While she plans on finishing her bachelor’s degree in business in the future, Amador notes her career changed her life. “I was able to buy my first home at 22.” As a single parent, she is already saving money for her son’s college education.

Now in her new role as the apprenticeship program facilitator, Amador wants to ensure that young people like herself are aware of these pathways. “Apprenticeships serve like a beacon of hope for students coming from underrepresented areas. So, just me knowing firsthand all of the challenges that I faced, I want these opportunities to be accessible for them.”

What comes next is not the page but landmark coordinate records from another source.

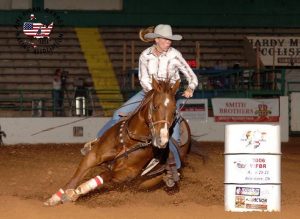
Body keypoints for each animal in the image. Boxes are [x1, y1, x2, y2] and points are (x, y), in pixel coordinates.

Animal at [44, 79, 192, 206]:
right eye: (155, 107)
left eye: (173, 112)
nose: (162, 140)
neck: (129, 140)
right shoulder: (93, 155)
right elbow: (76, 177)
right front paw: (55, 198)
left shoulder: (127, 173)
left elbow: (104, 176)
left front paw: (76, 192)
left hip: (148, 180)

Beyond Colorado, efforts to build these kinds of youth apprenticeships are growing in states like Indiana and Alabama. The National Governors Association tapped these three states along with Kansas, North Carolina, and Utah to help develop policies for building youth apprenticeships.

CareerWise’s Gensler says there is no quick way to scale these programs and estimates it can take two decades to make these programs the norm because it requires generational change.

He says, “With generative AI and the way technology is evolving in the workplace in all industries, it will only be harder for education to keep up with what’s changing. And that gap is going to keep growing. It is incumbent upon our employers to come together and become co-producers of talent, not just consumers of talent.

“Our country depends on it. We will lose the global competitiveness war if we don’t come together and determine how we build up the entire economy, all of our people.”